At the end of April, stricter limits on pollutants were approved by most EU member states. Pollutants it concerns include sulphur oxides (SOx), nitrogen oxides (NOx) mercury and particulate matter. Approval was given on the basis that emissions from large combustion plants lead to increased air pollution and respiratory diseases. The so-called Best Available Techniques (BAT) for large combustion plants sets out the environmental performance standards for large industrial plants. The BAT policy will be in place by 2020. Countries that are heavily reliant on coal, such as Poland, Germany, Bulgaria and the Czech Republic, were opposed to the new limits.

Last month, Bulgaria tried to protect its coal-fired power and mining industries by seeking an exemption from EU plans to introduce stricter pollution laws for thermal power plants. In Bulgaria, coal-fired power plants supply 40% of the country’s total power. The Bulgarian government claimed the cost of retro-fitting or replacing coal-fired power plants would destabilise its economy.


According to a report by the Institute for Energy Economics and Financial Analysis (IEEFA), the stricter standards will decimate the already struggling European coal-fired power sector.

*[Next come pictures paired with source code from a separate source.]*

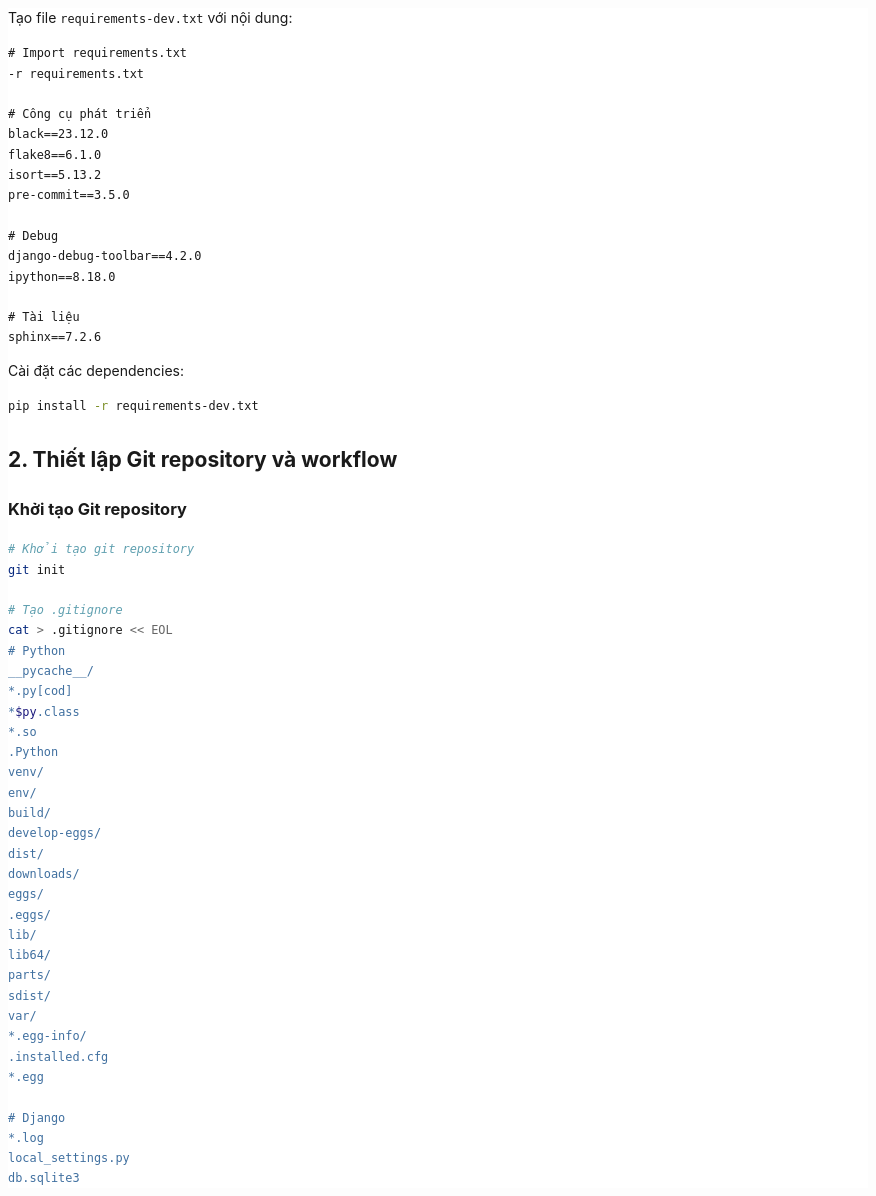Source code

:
 ```
```

Tạo file `requirements-dev.txt` với nội dung:

```
# Import requirements.txt
-r requirements.txt

# Công cụ phát triển
black==23.12.0
flake8==6.1.0
isort==5.13.2
pre-commit==3.5.0

# Debug
django-debug-toolbar==4.2.0
ipython==8.18.0

# Tài liệu
sphinx==7.2.6
```

Cài đặt các dependencies:

```bash
pip install -r requirements-dev.txt
```

## 2. Thiết lập Git repository và workflow

### Khởi tạo Git repository

```bash
# Khởi tạo git repository
git init

# Tạo .gitignore
cat > .gitignore << EOL
# Python
__pycache__/
*.py[cod]
*$py.class
*.so
.Python
venv/
env/
build/
develop-eggs/
dist/
downloads/
eggs/
.eggs/
lib/
lib64/
parts/
sdist/
var/
*.egg-info/
.installed.cfg
*.egg

# Django
*.log
local_settings.py
db.sqlite3
```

“These regulations will further undermine and in many cases shatter the fragile economics of coal generation across the EU compared with gas and renewables.” Gerard Wynn is a London-based IEEFA energy finance consultant and co-author of the report, Europe’s Coal-Fired Power Plants: Rough Times Ahead: Analysis of the Impact of a New Round of Pollution Controls.

“The cost of compliance will be prohibitive for many of these installations, given the market outlook and other headwinds. Owners will either have to make significant investment and technical changes in just four years, or decide to close the plants altogether or significantly restrict their operating hours. Whichever way they turn, additional cost is unavoidable” Wynn adds.

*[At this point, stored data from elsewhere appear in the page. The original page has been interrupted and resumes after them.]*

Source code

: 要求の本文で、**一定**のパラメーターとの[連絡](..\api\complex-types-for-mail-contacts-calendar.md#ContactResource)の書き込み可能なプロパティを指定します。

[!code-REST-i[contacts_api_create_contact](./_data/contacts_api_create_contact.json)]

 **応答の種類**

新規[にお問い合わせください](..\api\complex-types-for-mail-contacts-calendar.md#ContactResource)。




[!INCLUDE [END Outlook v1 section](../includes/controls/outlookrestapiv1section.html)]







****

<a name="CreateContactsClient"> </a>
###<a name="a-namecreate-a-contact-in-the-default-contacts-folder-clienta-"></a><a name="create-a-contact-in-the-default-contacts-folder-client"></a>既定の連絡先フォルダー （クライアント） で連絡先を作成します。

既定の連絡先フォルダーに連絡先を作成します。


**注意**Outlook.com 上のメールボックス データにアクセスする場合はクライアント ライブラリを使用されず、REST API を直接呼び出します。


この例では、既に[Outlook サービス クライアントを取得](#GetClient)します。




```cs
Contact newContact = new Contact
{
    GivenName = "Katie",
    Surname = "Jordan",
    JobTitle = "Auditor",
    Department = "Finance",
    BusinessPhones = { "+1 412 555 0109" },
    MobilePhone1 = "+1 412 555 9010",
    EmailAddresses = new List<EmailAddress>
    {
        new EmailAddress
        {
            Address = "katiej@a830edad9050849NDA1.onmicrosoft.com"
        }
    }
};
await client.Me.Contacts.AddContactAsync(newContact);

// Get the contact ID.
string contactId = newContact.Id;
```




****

The report identified the biggest polluters, what it called the “low-hanging fruit,” that will face the costliest retrofit investments. A total of 108 power plants with a combined 187 gigawatts (GWth) of thermal capacity are included. They represent about 35% of all larger coal, lignite and biomass power plants by capacity. These plants account for around 18% of the EU’s total power output. They were considered to be low-hanging fruit because their emissions are 40% higher, or more, than the new limits. Companies highlighted to suffer most include Enel SpA (Italy), Électricité de France SA (France), CEZ AS (Czech Republic) and Drax Group plc (UK).

Paolo Coghe, report co-writer, commented: “Cracks are starting to appear in the strategy of investing in old polluting plants to keep them alive with government-backed regulatory schemes. Driven by economic and technological trends, as well as by targeted policies such as BREF, old coal plants are increasingly performing all sorts of acrobatics to keep running.”